The trial targets patients at high risk of lymphoma relapse following first-line treatment. MRD negativity indicates the absence of detectable cancer cells, which is associated with lower recurrence risk. Achieving this interim goal advances the evaluation of cema-cel as an easily administered cell therapy.

The Phase 3 trial involves patients with large B-cell lymphoma who have completed initial therapy but face elevated relapse risks.

Participants are randomized to receive cema-cel or standard observation. The interim analysis reviewed data from a subset of enrolled patients to assess early efficacy. Cema-cel is designed as an off-the-shelf product, meaning it is manufactured in advance and readily available, unlike personalized CAR-T therapies that require patient-specific production.

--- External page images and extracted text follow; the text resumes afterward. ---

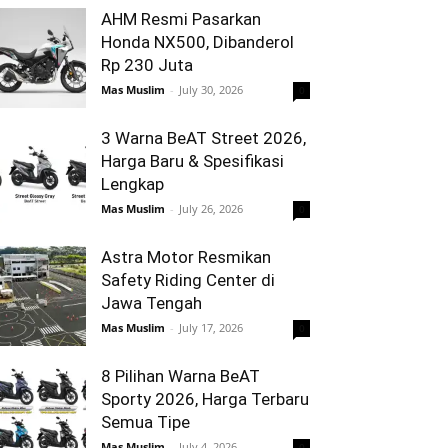
AHM Resmi Pasarkan
Honda NX500, Dibanderol
Rp 230 Juta
Mas Muslim
-
July 30, 2026
0
3 Warna BeAT Street 2026,
Harga Baru & Spesifikasi
Lengkap
Mas Muslim
-
July 26, 2026
0
Astra Motor Resmikan
Safety Riding Center di
Jawa Tengah
Mas Muslim
-
July 17, 2026
0
8 Pilihan Warna BeAT
Sporty 2026, Harga Terbaru
Semua Tipe
Mas Muslim
-
July 4, 2026
0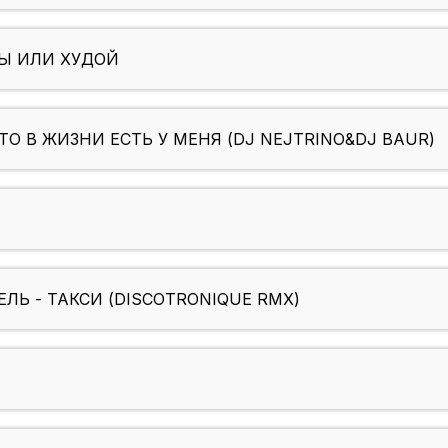
ТЫ ИЛИ ХУДОЙ
ТО В ЖИЗНИ ЕСТЬ У МЕНЯ (DJ NEJTRINO&DJ BAUR)
ЛЬ - ТАКСИ (DISCOTRONIQUE RMX)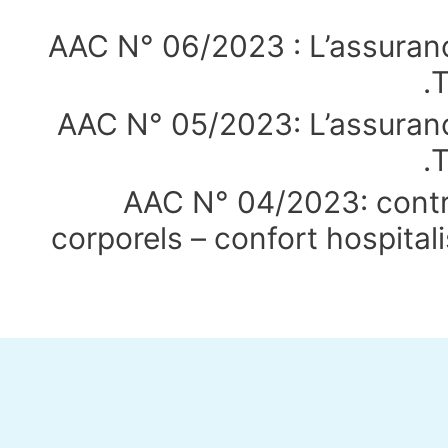
AAC N° 06/2023 : L’assuran
T
AAC N° 05/2023: L’assuranc
T
AAC N° 04/2023: contra
corporels – confort hospital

This approach aims to reduce treatment delays and improve accessibility for patients. The therapy targets CD19 on B-cells to eliminate residual malignant cells.

If successful, cema-cel could provide a new option to prevent or delay cancer recurrence in high-risk patients.

Current standard care after first-line treatment often involves watchful waiting, which carries a substantial relapse risk. The trial's full results will determine if cema-cel receives regulatory approval. Allogene Therapeutics continues to enroll patients in the study, with the primary endpoint focused on event-free survival.